In the summer of 2018, the HOA's contractor removed and replaced the roof and replaced the third-floor deck and HVAC equipment installed on the roof. After that work was completed, additional water leaks occurred in a unit and the second-floor lobby. The HOA conducted an intrusive investigation of the ceiling and wall cavities, revealing structural and other interior damage to a beam and roof joists and sheathing, which required structural repairs. And during mold remediation work in December 2018, rotted joists were discovered above the same second-floor lobby area where Cardillo had found water-related stains and decay.
In September 2019, the HOA's insurance agent informed Acuity of the additional damage, including the rotting joists. In October 2019, Acuity issued a payment for rot damage but declined to pay for the other damage. Acuity's letter to the HOA explained that the coverage decision was based on the Cardillo report and several of the Policy's coverage exclusions, including the long-term leakage exclusion. The letter invited the HOA to provide "additional information or proof" it wanted Acuity to consider. Id., vol. I at 243. A few days later, the HOA's insurance agent contacted Acuity, and Acuity continued to adjust the claim. The HOA disputes whether the letter effectively reserved Acuity's right to deny, or denied, coverage.
In December 2019, Acuity commissioned an environmental and structural engineering damage assessment from the firm of J.S. Held to determine "the source of the current and/or ongoing water intrusion" at the property. Id. at 246. Held issued a report in January 2020 indicating that the access door to the second story roof, which had been obscured by a rooftop deck at the time of Cardillo's inspection, was a significant weakness in the building envelope because it was set within a roof drain trough and had significant gaps "directly above" the area where rotting joists had been discovered in December 2018. Id. at 247. Held also observed that the deterioration of structural elements was "consistent with long-term exposure to moisture." Id. at 248. Based on these and other observations, Held concluded that the "ongoing water damage" was "associated with an improperly installed roof- access doorway . . . immediately above the second-floor Lobby containment." Id. at 252. Held further concluded that water infiltration had "affected the localized area in the second-story Lobby since the building was constructed in 2004," and that "longterm water infiltration" caused the decay of structural supports, including the rotting joists. Id. at 253; see also id., vol. II at 512.
In a January 2020 letter to Acuity that said it "relate[d] to [the HOA's] claims since April 2017," the HOA acknowledged that Acuity had "substantially denied coverage under [the Policy] for water damage due to [the] roof leaks" based on Policy exclusions, and explained why the HOA disagreed with Acuity's "denials on limitation of coverage." Id. at 519. Referring to Acuity's invitation in the October 2019 letter to provide additional information relating to the claim, the HOA stated that to the extent the information provided in the January 2020 letter was new to Acuity, it should "treat this letter as an amendment to [the HOA's] previous claims so [Acuity can] render a new amended decision on coverage." Id. The letter states that the HOA "became aware of the roof leak in the winter of 2017." Id. at 522.
§ §
_HOW TO COMPLETE THIS TASK_
In the text on the HOA's insurance claim, which firm did Acuity hire in December 2019 to assess the damage?
§ §
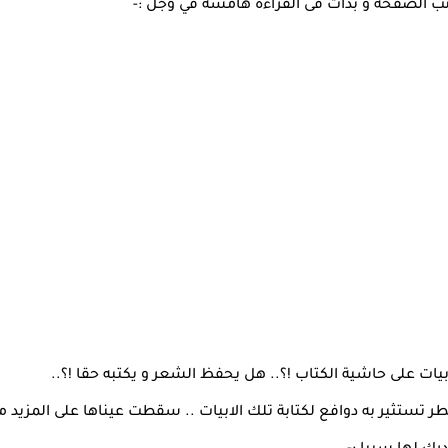
ب الصفحة و بدأت فى القراءة هامسة في وجل :-
 على حاشية الكتاب !؟.. هل يحفظ الشعر و يكتبه حقا !؟..
تستثير به دوافع لكتابة تلك الابيات .. سقطت عيناها على المزيد من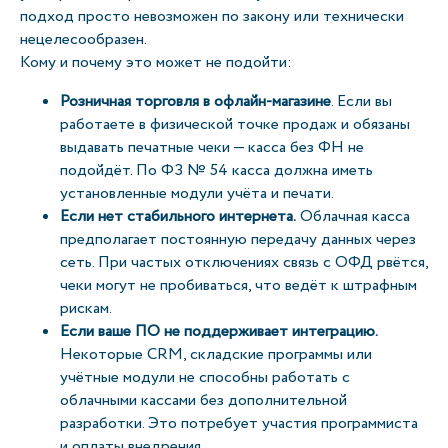
подход просто невозможен по закону или технически
нецелесообразен.
Кому и почему это может не подойти:
Розничная торговля в офлайн-магазине
. Если вы
работаете в физической точке продаж и обязаны
выдавать печатные чеки — касса без ФН не
подойдёт. По ФЗ № 54 касса должна иметь
установленные модули учёта и печати.
Если нет стабильного интернета.
Облачная касса
предполагает постоянную передачу данных через
сеть. При частых отключениях связь с ОФД рвётся,
чеки могут не пробиваться, что ведёт к штрафным
рискам.
Если ваше ПО не поддерживает интеграцию.
Некоторые CRM, складские программы или
учётные модули не способны работать с
облачными кассами без дополнительной
разработки. Это потребует участия программиста
и оплаты внедрения.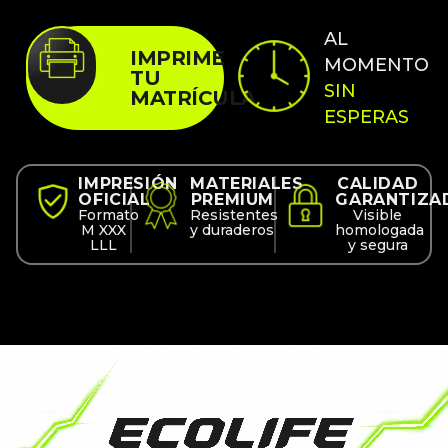
AL
IMPRIME
MOMENTO
TU
SIN
MATRÍCULA
ESPERAS
IMPRESIÓN
MATERIALES
CALIDAD
OFICIAL
PREMIUM
GARANTIZA
Formato
Resistentes
Visible
M XXX
y duraderos
homologada
LLL
y segura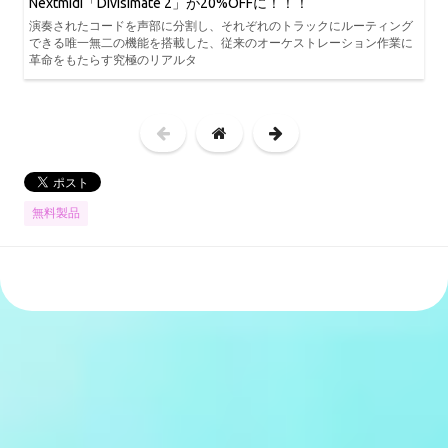
Nextmidi「Divisimate 2」が20%OFFに！！！
演奏されたコードを声部に分割し、それぞれのトラックにルーティング
できる唯一無二の機能を搭載した、従来のオーケストレーション作業に
革命をもたらす究極のリアルタ
無料製品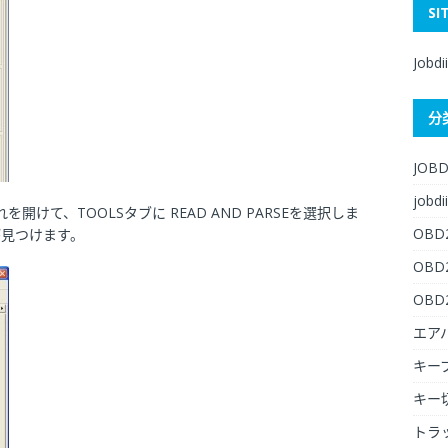
SI
Jobdi
分
JOBD
jobdii
けて、TOOLSタブに READ AND PARSEを選択しま
OBD
番号が見つけます。
OB
OB
エア
キー
キー
トラ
§ §
_EXERCISE RESULT_
J.S. Held